DDR-KABARETTIST

Kessel-Buntes-Moderator Manfred Uhlig ist tot

Manfred Uhlig war so etwas wie der Quoten-Sachse des DDR-Fernsehens: Als einer der drei „Dialektiker“ war er Teil der legendären Show „Ein Kessel Buntes“. Nun ist er gestorben.
dpa
Manfred Uhlig ist im Alter von 91 Jahren gestorben.
Manfred Uhlig ist im Alter von 91 Jahren gestorben. Thomas Schulze
Manfred Uhlig bei der 23. Verleihung des Medienpreises „Goldene Henne” im Jahr 2017.
Manfred Uhlig bei der 23. Verleihung des Medienpreises „Goldene Henne” im Jahr 2017. Hendrik Schmidt
Manfred Uhlig war bekannt durch den DDR-Unterhaltungsklassiker „Ein Kessel Buntes”.
Manfred Uhlig war bekannt durch den DDR-Unterhaltungsklassiker „Ein Kessel Buntes”. Kabarett Leipziger Pfeffermühle
Leipzig.

Millionen Fernsehzuschauer kennen ihn aus DDR-Zeiten von der Sendung „Ein Kessel Buntes”: Der Kabarettist und Moderator Manfred Uhlig ist tot. Das bestätigte das Leipziger Kabarett Pfeffermühle am Donnerstag unter Berufung auf seine Tochter.

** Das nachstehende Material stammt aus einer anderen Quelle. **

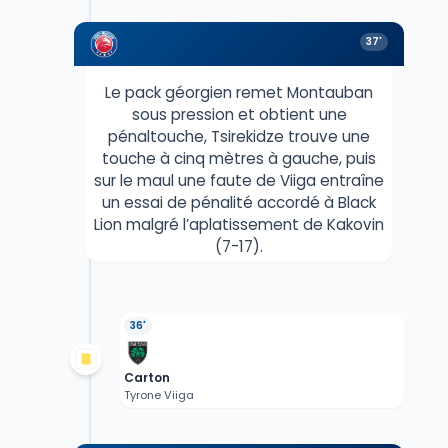
37'
Le pack géorgien remet Montauban
sous pression et obtient une
pénaltouche, Tsirekidze trouve une
touche à cinq mètres à gauche, puis
sur le maul une faute de Viiga entraîne
un essai de pénalité accordé à Black
Lion malgré l’aplatissement de Kakovin
(7-17).
36'
Carton
Tyrone Viiga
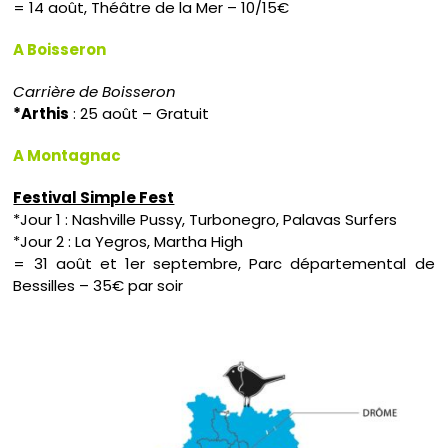
= 14 août, Théâtre de la Mer – 10/15€
A Boisseron
Carrière de Boisseron
*Arthis
: 25 août – Gratuit
A Montagnac
Festival Simple Fest
*Jour 1 : Nashville Pussy, Turbonegro, Palavas Surfers
*Jour 2 : La Yegros, Martha High
= 31 août et 1er septembre, Parc départemental de
Bessilles – 35€ par soir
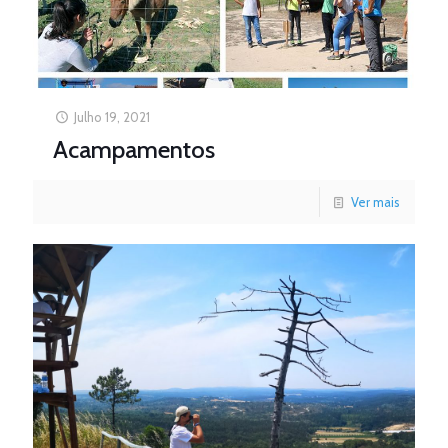
Julho 19, 2021
Acampamentos
Ver mais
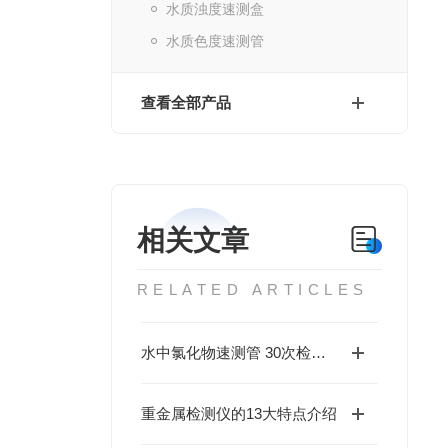
水质浊度速测盒
水质色度速测管
查看全部产品
相关文章
RELATED ARTICLES
水中氯化物速测管 30次检测用量
重金属检测仪的13大特点介绍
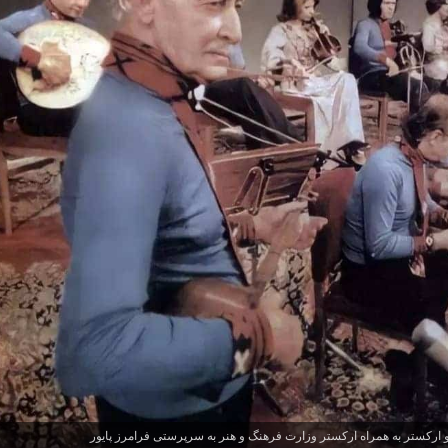
و ارکستر به همراه ارکستر وزارت فرهنگ و هنر به سرپرستی فرامرز پایور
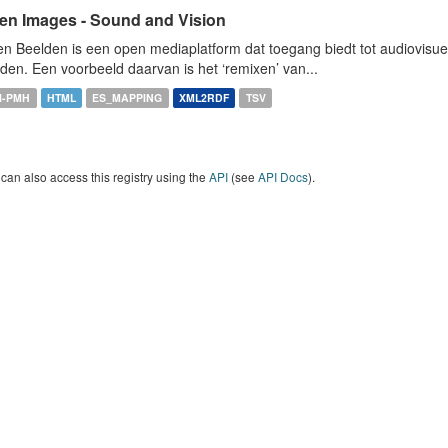
en Images - Sound and Vision
n Beelden is een open mediaplatform dat toegang biedt tot audiovisuel
den. Een voorbeeld daarvan is het ‘remixen’ van...
I-PMH
HTML
ES_MAPPING
XML2RDF
TSV
can also access this registry using the
API
(see
API Docs
).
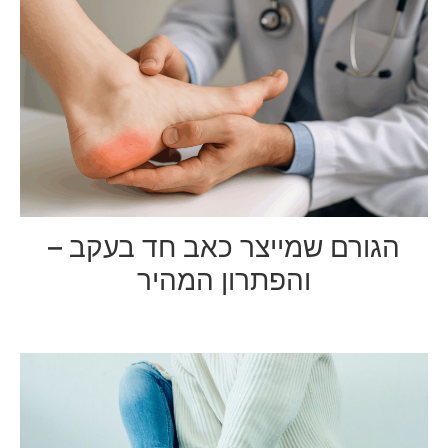
הגורם שמייצר כאב חד בעקב –
והפתרון המהיר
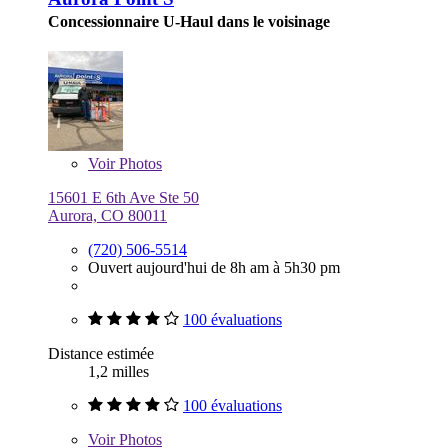
Concessionnaire U-Haul dans le voisinage
Voir
Photos
15601 E 6th Ave Ste 50
Aurora, CO 80011
(720) 506-5514
Ouvert aujourd'hui de 8h am à 5h30 pm
100 évaluations
Distance estimée
1,2 milles
100 évaluations
Voir
Photos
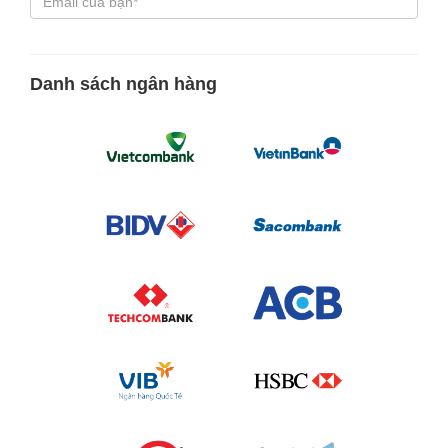
Danh sách ngân hàng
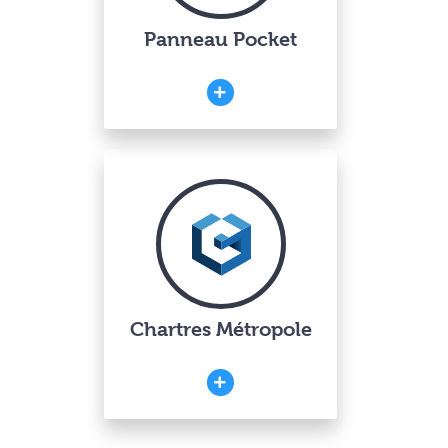
Panneau Pocket
Chartres Métropole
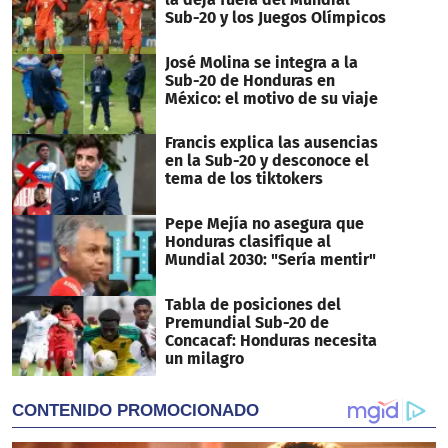
Sub-20 y los Juegos Olímpicos
José Molina se integra a la
Sub-20 de Honduras en
México: el motivo de su viaje
Francis explica las ausencias
en la Sub-20 y desconoce el
tema de los tiktokers
Pepe Mejía no asegura que
Honduras clasifique al
Mundial 2030: "Sería mentir"
Tabla de posiciones del
Premundial Sub-20 de
Concacaf: Honduras necesita
un milagro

Der Leipziger Uhlig wurde 91 Jahre alt. Zuvor hatte der Fußball-Verein BSG Chemie Leipzig mitgeteilt, dass er die Nachricht vom Tod des Entertainers erhalten habe. Uhlig, der DDR-Fernsehgeschichte geschrieben hatte, war ein prominenter Anhänger des Vereins.

Bekannt durch „Ein Kessel Buntes”

Der Moderator war bekannt durch den DDR-Unterhaltungsklassiker „Ein Kessel Buntes”. In den 70er Jahren war er als Mitglied des satirischen Trios „Die drei Dialektiker” Gastgeber der TV-Show. Angefangen hatte er als Schauspieler, war dann von 1956 bis 1962 Mitglied des Kabarett-Ensembles der Pfeffermühle und kam darüber zum Rundfunk der DDR. 24 Jahre lang moderierte er auch die Hörfunksendung „Alte Liebe rostet nicht”.

„Manfred Uhlig ist einfach unschlagbar. Er ist einer der letzten Künstler, der die sächsische Mundart wirklich gepflegt hat”, hieß es einmal von der Leipziger Pfeffermühle über ihn. Zum 90. Geburtstag Uhligs hatte das Kabarett im September 2017 eine Geburtstags-Matinee für ihn ausgerichtet. Dass Sächsisch fast aus dem Fernsehen verschwunden ist, bedauerte Uhlig. „Ich vermisse das. Ich konnte ja reden, wie mir der Schnabel gewachsen ist”, hatte er gesagt.